### PROBLEM
Would you count how many lines of the material below hold the string "properties"? Give only the number.

═══

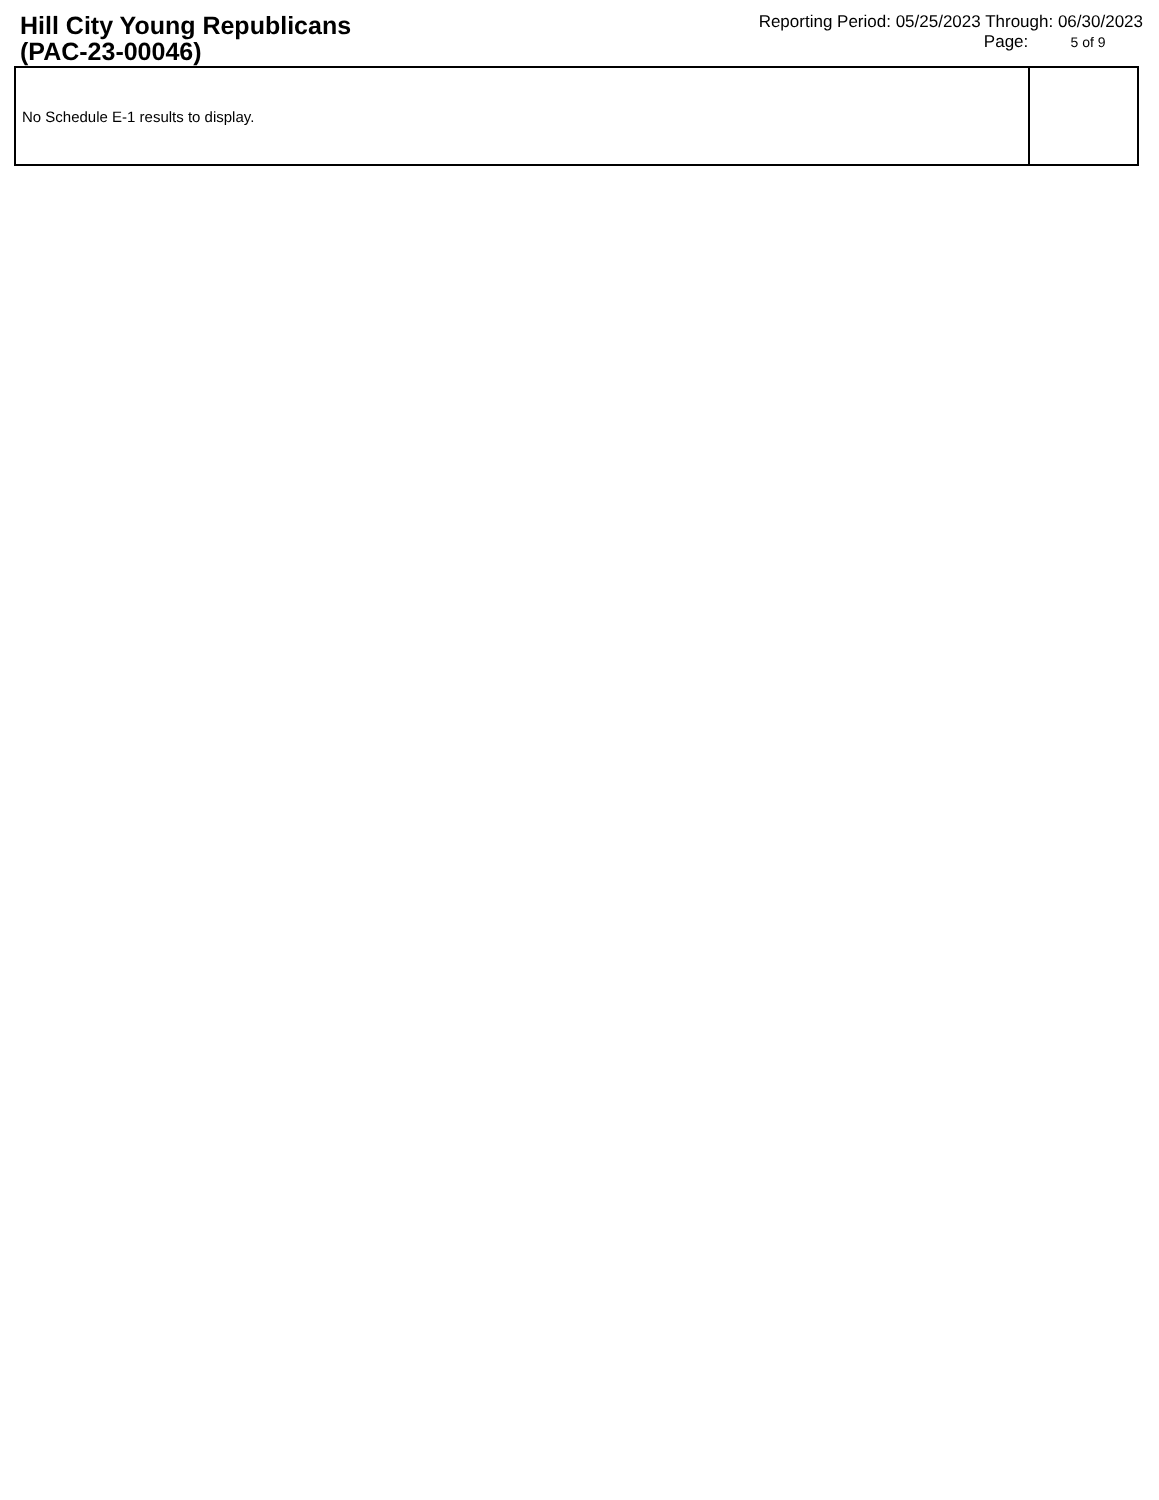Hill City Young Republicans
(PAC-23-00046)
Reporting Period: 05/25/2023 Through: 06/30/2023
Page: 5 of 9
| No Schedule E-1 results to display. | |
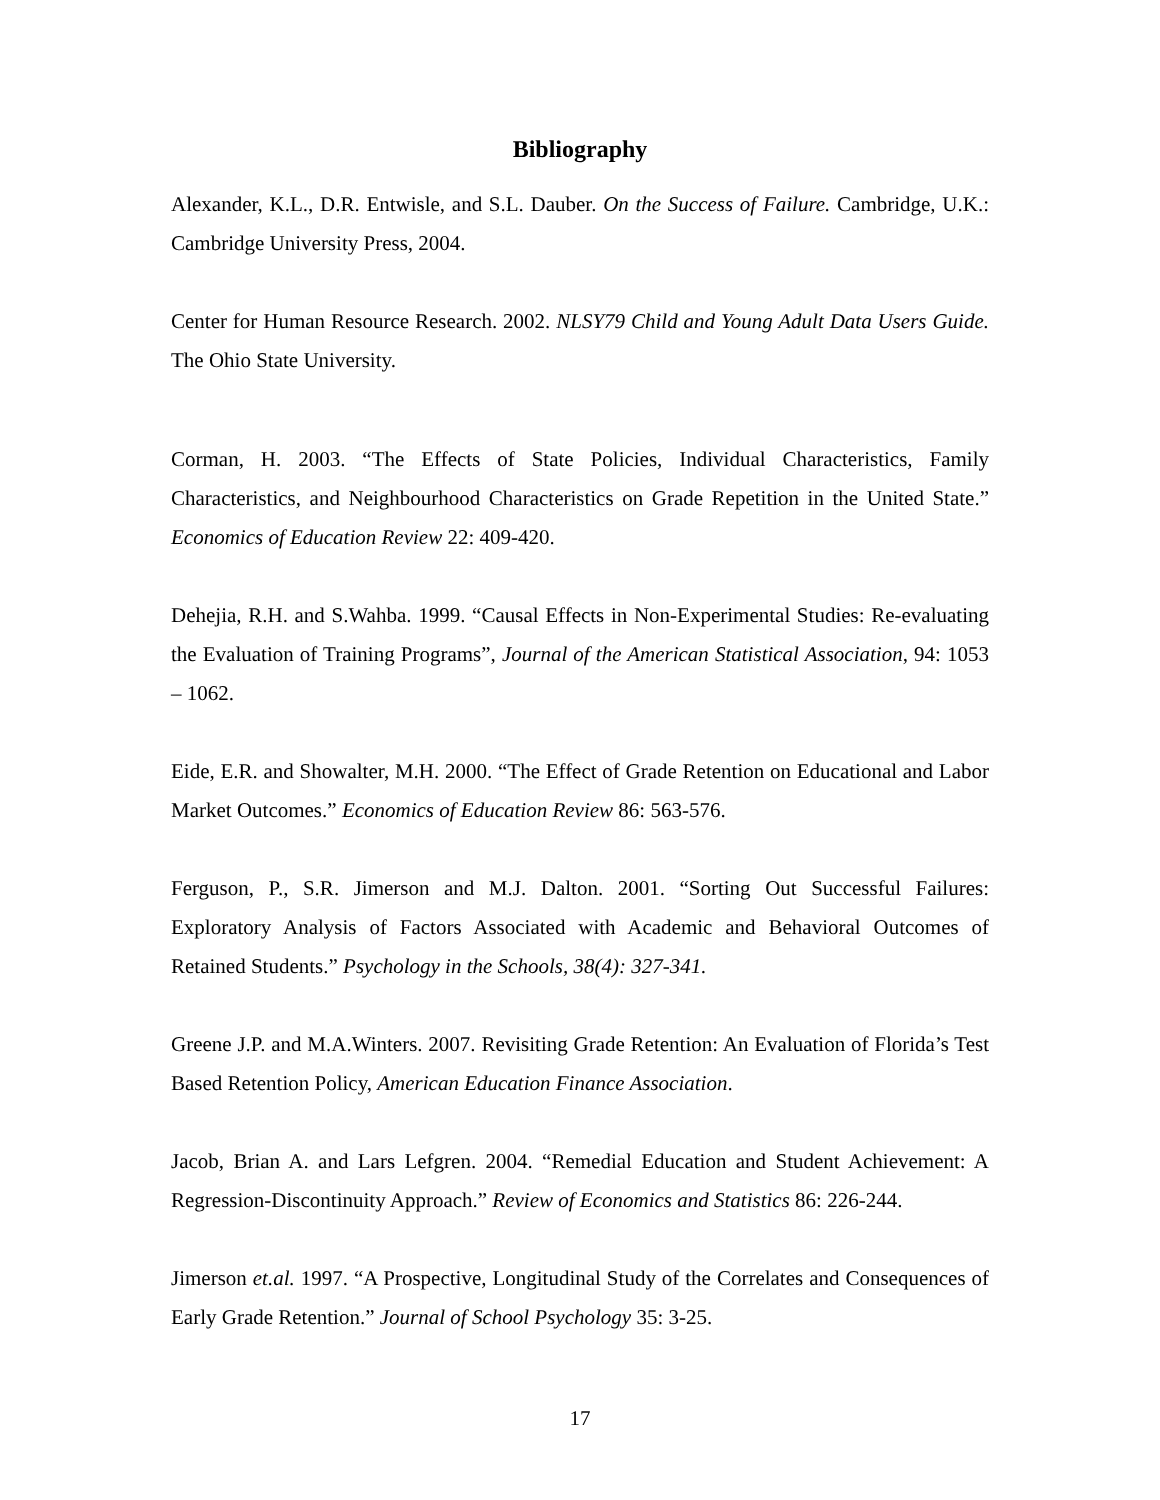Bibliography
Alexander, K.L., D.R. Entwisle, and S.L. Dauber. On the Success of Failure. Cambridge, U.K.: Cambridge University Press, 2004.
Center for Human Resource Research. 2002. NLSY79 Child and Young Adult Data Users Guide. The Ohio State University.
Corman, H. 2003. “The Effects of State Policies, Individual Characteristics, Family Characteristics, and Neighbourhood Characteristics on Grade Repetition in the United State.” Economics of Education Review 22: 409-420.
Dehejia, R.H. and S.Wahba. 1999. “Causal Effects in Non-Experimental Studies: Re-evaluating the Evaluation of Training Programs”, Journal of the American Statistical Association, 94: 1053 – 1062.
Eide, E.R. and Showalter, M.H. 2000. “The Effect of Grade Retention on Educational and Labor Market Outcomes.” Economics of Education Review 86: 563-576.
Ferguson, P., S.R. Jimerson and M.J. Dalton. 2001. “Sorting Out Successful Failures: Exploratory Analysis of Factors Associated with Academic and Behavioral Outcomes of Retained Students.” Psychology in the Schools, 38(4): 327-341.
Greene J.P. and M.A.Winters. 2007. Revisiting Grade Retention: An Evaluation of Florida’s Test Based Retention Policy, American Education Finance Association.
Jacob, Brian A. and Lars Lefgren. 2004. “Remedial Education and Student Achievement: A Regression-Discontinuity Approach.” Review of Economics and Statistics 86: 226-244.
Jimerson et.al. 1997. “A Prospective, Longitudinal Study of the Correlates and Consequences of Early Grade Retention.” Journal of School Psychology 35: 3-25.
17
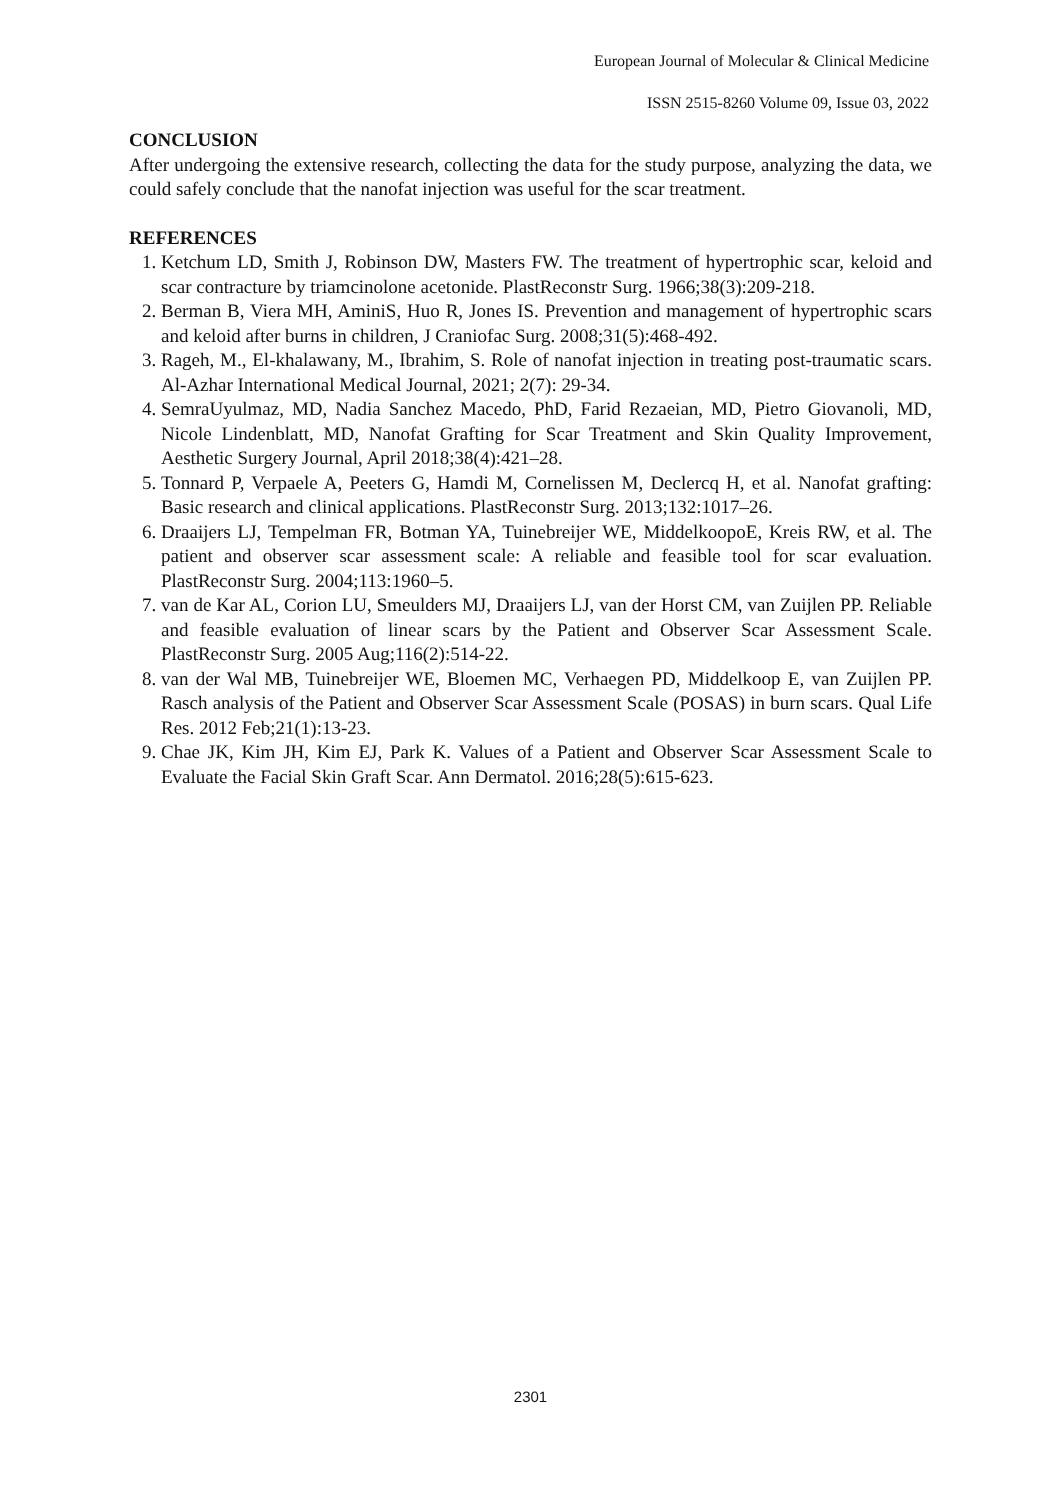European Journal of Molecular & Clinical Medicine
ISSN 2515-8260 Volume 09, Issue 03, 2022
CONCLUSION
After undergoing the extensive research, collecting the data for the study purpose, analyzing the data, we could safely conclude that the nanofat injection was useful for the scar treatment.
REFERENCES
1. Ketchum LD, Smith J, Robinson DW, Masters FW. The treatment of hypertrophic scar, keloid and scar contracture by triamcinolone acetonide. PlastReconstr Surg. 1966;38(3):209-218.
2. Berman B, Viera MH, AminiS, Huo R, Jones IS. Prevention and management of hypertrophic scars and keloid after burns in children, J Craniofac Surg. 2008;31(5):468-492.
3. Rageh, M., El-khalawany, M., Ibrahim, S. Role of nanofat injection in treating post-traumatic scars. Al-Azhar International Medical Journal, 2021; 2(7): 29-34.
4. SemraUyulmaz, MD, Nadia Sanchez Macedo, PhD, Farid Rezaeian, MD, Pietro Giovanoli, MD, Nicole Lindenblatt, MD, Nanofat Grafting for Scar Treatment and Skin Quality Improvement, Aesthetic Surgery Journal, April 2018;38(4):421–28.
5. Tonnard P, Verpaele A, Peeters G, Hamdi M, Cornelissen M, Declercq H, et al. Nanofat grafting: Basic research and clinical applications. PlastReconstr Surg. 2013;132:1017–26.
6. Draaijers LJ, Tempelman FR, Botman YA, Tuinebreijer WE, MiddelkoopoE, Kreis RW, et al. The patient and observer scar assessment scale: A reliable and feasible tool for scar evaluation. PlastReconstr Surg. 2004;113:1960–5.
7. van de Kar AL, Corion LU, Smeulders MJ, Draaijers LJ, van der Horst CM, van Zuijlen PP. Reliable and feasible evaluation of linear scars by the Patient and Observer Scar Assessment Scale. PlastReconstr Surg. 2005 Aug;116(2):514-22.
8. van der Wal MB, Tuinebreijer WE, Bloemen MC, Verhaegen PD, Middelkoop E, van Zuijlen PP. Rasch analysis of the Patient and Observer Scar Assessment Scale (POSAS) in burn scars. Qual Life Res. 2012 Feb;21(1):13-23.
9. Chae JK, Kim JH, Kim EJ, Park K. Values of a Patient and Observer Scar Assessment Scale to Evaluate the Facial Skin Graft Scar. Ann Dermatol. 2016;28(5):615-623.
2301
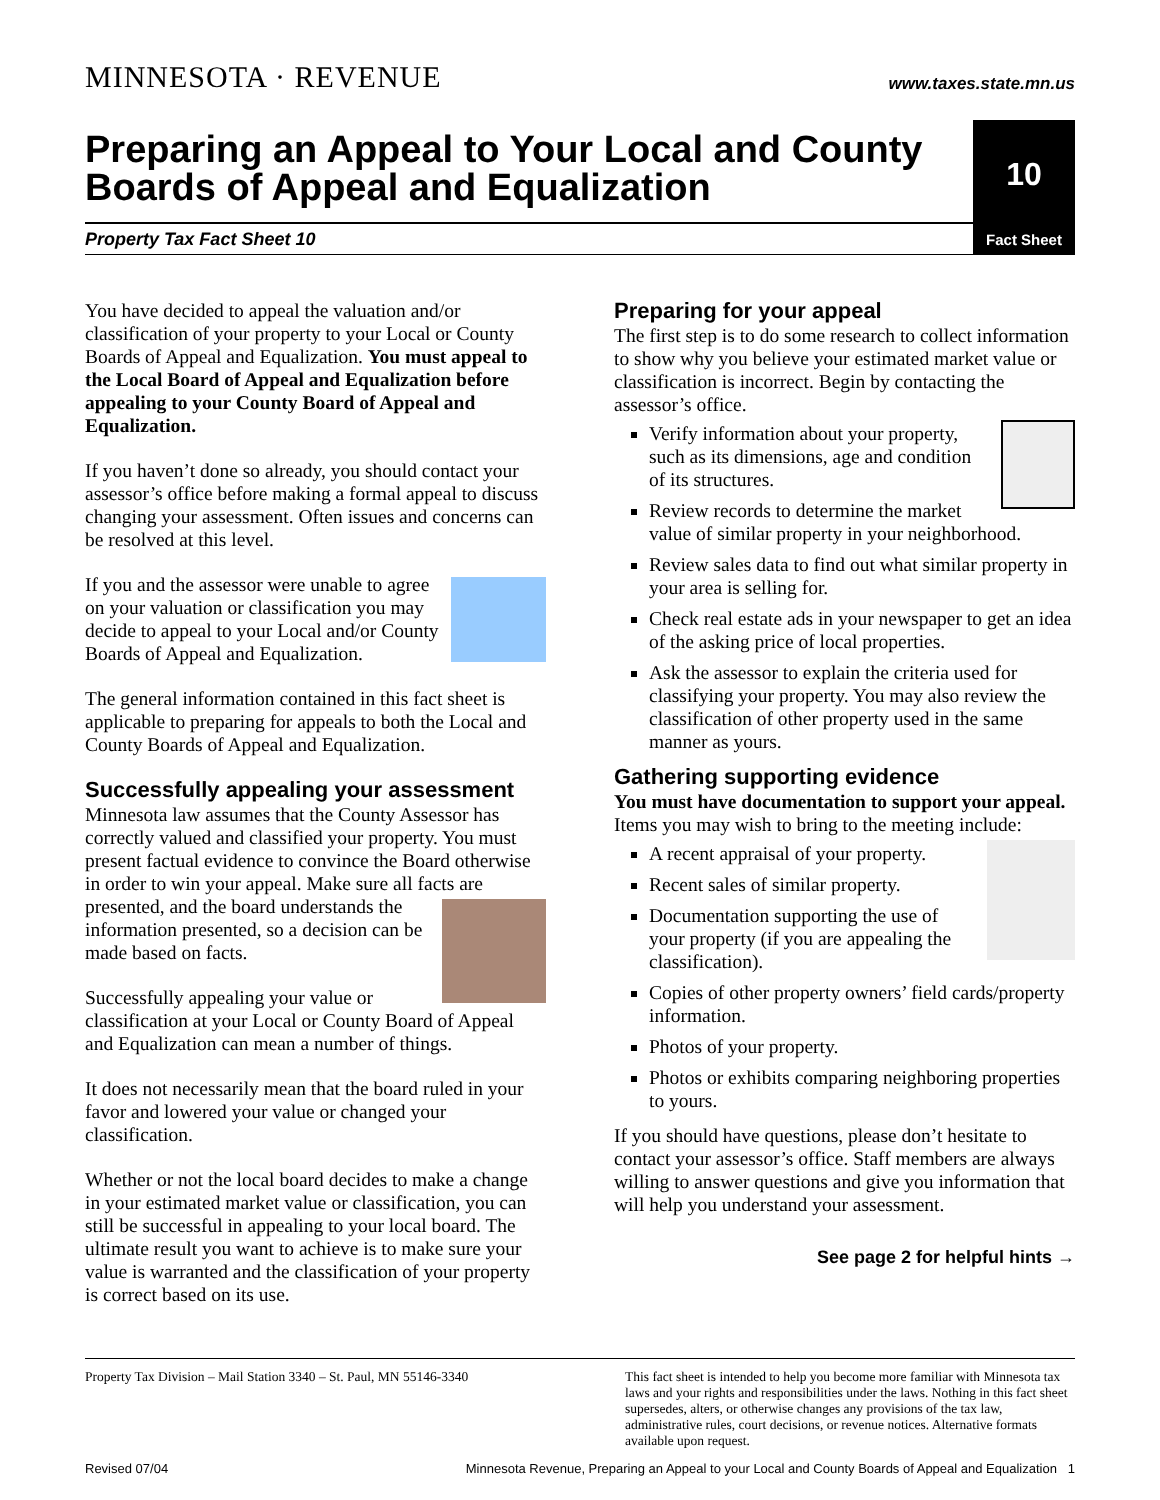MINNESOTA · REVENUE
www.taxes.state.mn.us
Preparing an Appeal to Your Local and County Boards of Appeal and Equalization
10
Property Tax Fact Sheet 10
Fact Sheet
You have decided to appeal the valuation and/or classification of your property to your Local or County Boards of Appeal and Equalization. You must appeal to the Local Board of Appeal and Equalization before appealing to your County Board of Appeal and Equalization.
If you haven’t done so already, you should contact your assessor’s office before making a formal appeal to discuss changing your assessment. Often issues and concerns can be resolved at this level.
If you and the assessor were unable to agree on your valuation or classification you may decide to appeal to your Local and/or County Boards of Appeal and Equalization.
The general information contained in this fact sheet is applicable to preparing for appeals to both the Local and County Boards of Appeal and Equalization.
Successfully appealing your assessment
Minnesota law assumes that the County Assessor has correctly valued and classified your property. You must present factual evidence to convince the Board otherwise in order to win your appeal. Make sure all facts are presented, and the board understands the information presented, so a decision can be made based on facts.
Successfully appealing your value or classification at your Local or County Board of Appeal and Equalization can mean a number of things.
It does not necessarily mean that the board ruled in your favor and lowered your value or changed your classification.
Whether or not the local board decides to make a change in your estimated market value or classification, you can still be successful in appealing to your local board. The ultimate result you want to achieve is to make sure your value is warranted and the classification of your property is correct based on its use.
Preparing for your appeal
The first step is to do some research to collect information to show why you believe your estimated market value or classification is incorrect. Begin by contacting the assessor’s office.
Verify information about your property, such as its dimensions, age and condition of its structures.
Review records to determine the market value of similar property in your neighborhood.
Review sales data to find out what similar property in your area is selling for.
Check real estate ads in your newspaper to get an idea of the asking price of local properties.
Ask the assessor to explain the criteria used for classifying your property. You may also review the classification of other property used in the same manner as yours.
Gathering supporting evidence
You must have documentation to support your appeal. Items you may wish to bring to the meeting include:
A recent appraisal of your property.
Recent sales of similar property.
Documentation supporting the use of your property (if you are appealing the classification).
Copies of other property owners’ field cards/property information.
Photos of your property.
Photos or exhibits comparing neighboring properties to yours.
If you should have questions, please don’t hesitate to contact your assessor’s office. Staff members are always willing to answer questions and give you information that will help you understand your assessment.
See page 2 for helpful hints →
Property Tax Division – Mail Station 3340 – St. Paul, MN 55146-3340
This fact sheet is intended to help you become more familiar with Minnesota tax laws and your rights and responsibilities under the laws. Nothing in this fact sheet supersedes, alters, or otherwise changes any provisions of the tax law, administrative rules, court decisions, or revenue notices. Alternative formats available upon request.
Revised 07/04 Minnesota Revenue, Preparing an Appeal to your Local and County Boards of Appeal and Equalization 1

═══

### OUTPUT FOR THIS TASK
2